Биограф назвал проживавшего в Париже отца-иезуита Клода Бюффье «другом кюре Мелье». Когда бы могло завязаться между ними знакомство? Этот странный мыслитель, занимавший Вольтера и Дидро, одновременно и богослов и последователь материализма Локка, автор множества сочинений по истории, географии, грамматике, логике, этот характерный для XVII века эрудит и либертин, был примерно сверстником Мелье, но, кажется, не имел ни малейшего касательства к Шампани. Его главное философское сочинение (далекая перекличка с которым есть в произведении Мелье), «Трактат о первичных истинах и об источнике наших суждений», вышло в Париже в 1724 году. Было ли оно плодом встреч с Мелье или предпосылкой? Легче представить себе, что переписка между ними завязалась именно по поводу этого сочинения. Но в таком случае задуманная поездка Мелье в Париж осуществилась не ранее 1724 или даже 1725 года.
По крайней мере мы знаем хоть одного человека, с которым Мелье в Париже и потрудился совместно и поспорил, который мог посвятить умного деревенщину в тайны интеллектуальных бурь Парижа. Эти бури в те годы, по крайней мере по внешности, разыгрывались вокруг церковных дел: чуть ли не все поголовно делились на партию «принимающих» папскую буллу «Unigenitus», которых называли также иезуитами и приверженцами папского засилья (ультрамонтанами), и партию «отвергающих», именовавшихся также янсенистами, чуть ли не республиканцами, но имевших немалое влияние и при дворе. Папская булла была только внешним поводом для прорыва всяческой оппозиции, для появления множества плакатов и воззваний политического характера, для политических и философских дискуссий.
Не знаем, кто, кроме Клода Бюффье, помогал кюре из Этрепиньи вывариться в парижском котле. Не знаем и сколько времени он вываривался. Несколько месяцев? Может быть, и не один год?
Но Париж нужен был для зрелости Мелье не только тем, что пополнил и завершил его образование. Париж нужен был и для того, чтобы окончательно уловить жар и пульс Франции.
Правда, в Париже этого жара непосредственно было даже чуть меньше, чем повсюду. Но Париж всасывал в себя воздух всей Франции, сгущал его, превращал в концентрат, в политику государства и церкви, отсюда шла острастка, обрушивалась кара на все то, что в стране бунтовало и сопротивлялось. Здесь был центр полицейской и поповской паутины. Здесь отдавалось любое ее сотрясение, когда муха билась в любом конце. Здесь, в центре, и должен был произойти когда-нибудь самый страшный, самый великий бунт. И все здесь – и улицы и сами стены уже ждали его. В 1664 году, в год рождения Жана Мелье, министр Людовика XIV великий Кольбер по поводу присланных ему на утверждение планов и чертежей нового фасада стоящего в центре Парижа Луврского дворца писал такие указания: «Первое замечание, которое должно быть сделано, – это что этот величественный дворец должен рассматриваться не только с точки зрения его великолепия и удобств, но и с точки зрения безопасности, будучи главным местопребыванием королей в самом большом и самом населенном городе в мире, подверженном различным революциям. Необходимо хорошо учесть, чтобы в опасное время не только короли могли быть в нем в безопасности, но также чтобы свойства их дворца могли служить для удержания народа в должном повиновении, – не так, однако, чтобы для этой цели не было необходимо возвести и особую крепость, просто учитывая, чтобы входы не могли быть легко взяты приступом и чтобы все сооружение давало острастку сознанию народа и оставляло у него впечатление силы».

**ЗАДАНИЯ**
• a. Ответьте, пожалуйста, на вопросы по фрагменту о Мелье в Париже:
(i) В каком году в Париже вышел «Трактат о первичных истинах и об источнике наших суждений»?
(ii) Как ещё называли партию «отвергающих» буллу «Unigenitus»?
(iii) Какой год назван годом рождения Жана Мелье?
• b. Для каждого утверждения укажите, согласуется ли оно с фрагментом о Мелье в Париже. Ответ «да» или «нет» подтвердите точной цитатой.
(i) Клод Бюффье был тесно связан с Шампанью.
(ii) «Принимающих» буллу называли также ультрамонтанами.
(iii) В Париже этого жара было больше, чем повсюду.

[Изображения с размеченными точками тела]
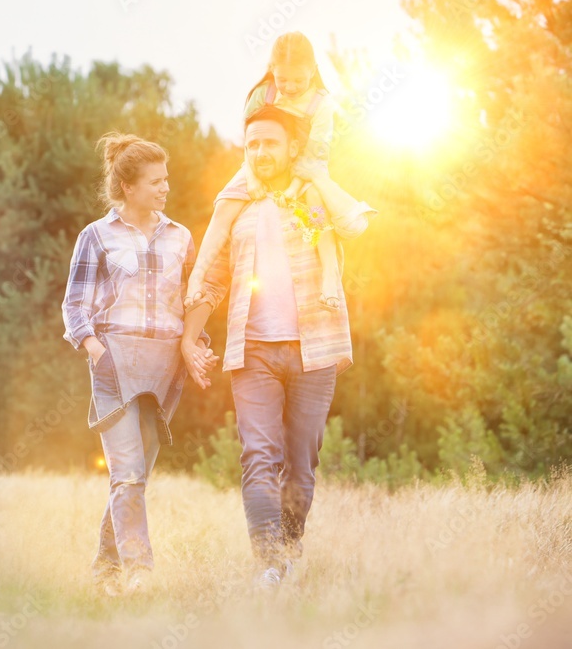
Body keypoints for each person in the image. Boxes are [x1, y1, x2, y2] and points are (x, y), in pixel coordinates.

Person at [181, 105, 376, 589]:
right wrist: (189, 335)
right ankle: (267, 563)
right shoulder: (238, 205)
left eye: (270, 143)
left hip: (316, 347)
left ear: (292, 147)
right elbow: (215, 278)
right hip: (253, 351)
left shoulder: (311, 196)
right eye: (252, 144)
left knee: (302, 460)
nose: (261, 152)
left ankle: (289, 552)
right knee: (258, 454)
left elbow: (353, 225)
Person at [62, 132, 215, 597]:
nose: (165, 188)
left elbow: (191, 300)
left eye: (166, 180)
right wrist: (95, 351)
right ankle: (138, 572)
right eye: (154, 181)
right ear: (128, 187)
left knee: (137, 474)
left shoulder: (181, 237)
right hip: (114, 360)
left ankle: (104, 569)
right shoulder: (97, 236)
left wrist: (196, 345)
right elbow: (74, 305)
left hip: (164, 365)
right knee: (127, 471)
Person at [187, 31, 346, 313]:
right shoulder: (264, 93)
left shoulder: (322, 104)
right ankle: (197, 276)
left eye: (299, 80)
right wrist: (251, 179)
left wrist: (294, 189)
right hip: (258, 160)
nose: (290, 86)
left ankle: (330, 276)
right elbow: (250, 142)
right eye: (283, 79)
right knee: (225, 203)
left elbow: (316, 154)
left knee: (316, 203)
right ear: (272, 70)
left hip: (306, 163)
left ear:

---

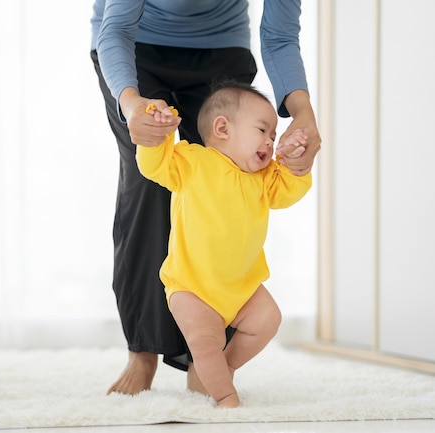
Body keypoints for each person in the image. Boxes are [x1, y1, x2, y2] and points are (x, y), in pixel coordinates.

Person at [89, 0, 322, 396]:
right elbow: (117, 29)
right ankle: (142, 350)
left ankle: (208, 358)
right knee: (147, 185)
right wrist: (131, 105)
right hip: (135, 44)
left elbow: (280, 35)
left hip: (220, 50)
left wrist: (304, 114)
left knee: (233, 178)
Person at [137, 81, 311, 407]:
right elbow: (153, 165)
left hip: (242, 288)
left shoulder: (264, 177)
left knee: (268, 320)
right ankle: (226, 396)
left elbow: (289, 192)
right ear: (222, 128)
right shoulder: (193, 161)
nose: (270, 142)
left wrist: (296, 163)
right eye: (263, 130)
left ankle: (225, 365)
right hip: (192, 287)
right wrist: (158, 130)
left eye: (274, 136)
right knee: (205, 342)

**ОЖИДАЕМЫЕ ОТВЕТЫ**
• a.
(i) В 1724 году.
(ii) Янсенистами, а также чуть ли не республиканцами.
(iii) 1664 год.

• b.
(i) Нет: «кажется, не имел ни малейшего касательства к Шампани».
(ii) Да: «которых называли также иезуитами и приверженцами папского засилья (ультрамонтанами)».
(iii) Нет: «в Париже этого жара непосредственно было даже чуть меньше, чем повсюду».